Pyex.run!("sorted([3, 1, 2])")
# => [1, 2, 3]

Why this exists

Pyex exists for one shape of problem: running Python written by, or on behalf of, a language model — including the loop logic itself. Tool calls, planners, controllers, retries, evaluation harnesses. The kind of code an agent emits to act on the world, and the kind of code that decides what the agent does next.

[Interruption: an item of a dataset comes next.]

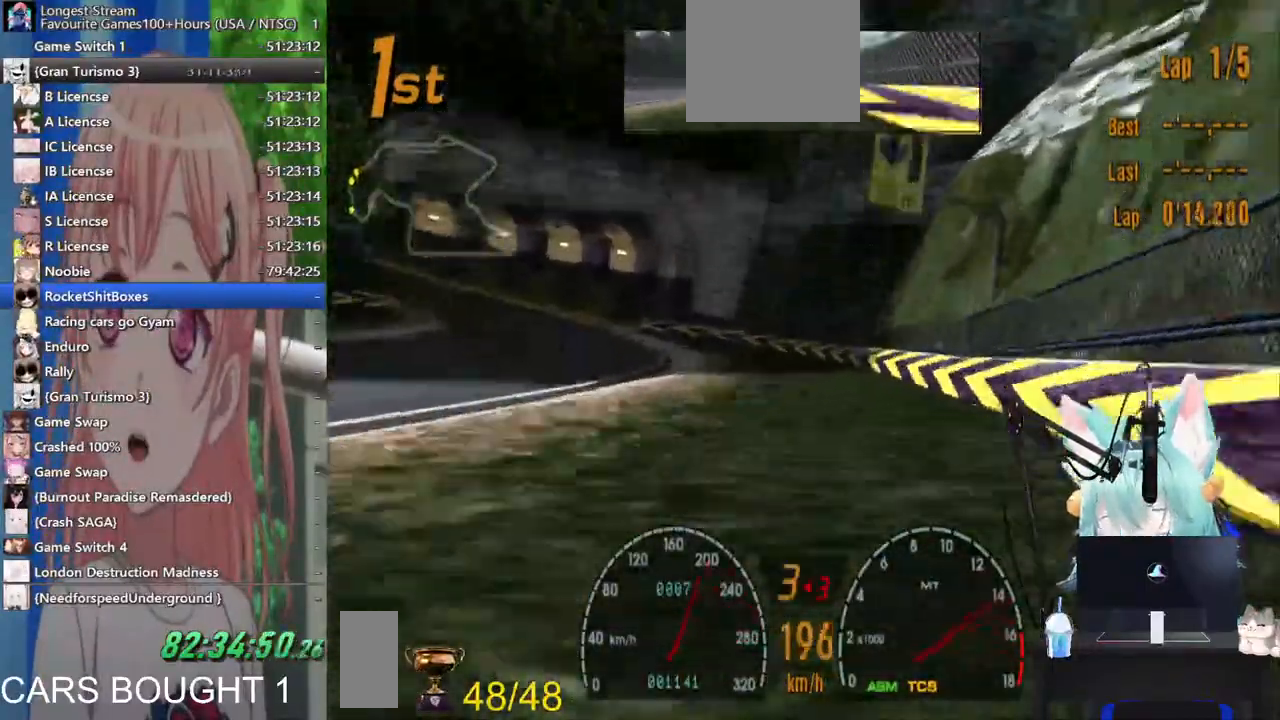
{"dt_ms": 500, "buttons": [], "left_stick": "up-left", "right_stick": "center", "events": [[417, "left_stick", "up-left"]]}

The design constraint is that running this code should be a function call. Not a request to a sandbox service, not a cold container, not a serialized round-trip to a worker pool. Capabilities the program can use — files, network, database, app-specific tools — should be values the host hands in, not endpoints behind an RPC.

That constraint matters most when the agent is non-interactive. When no human is reviewing each step, the trust boundary is the only thing between the model and the host system. Pyex is built so the boundary is small, statically checkable, and the same shape as the ordinary BEAM process boundary you already operate.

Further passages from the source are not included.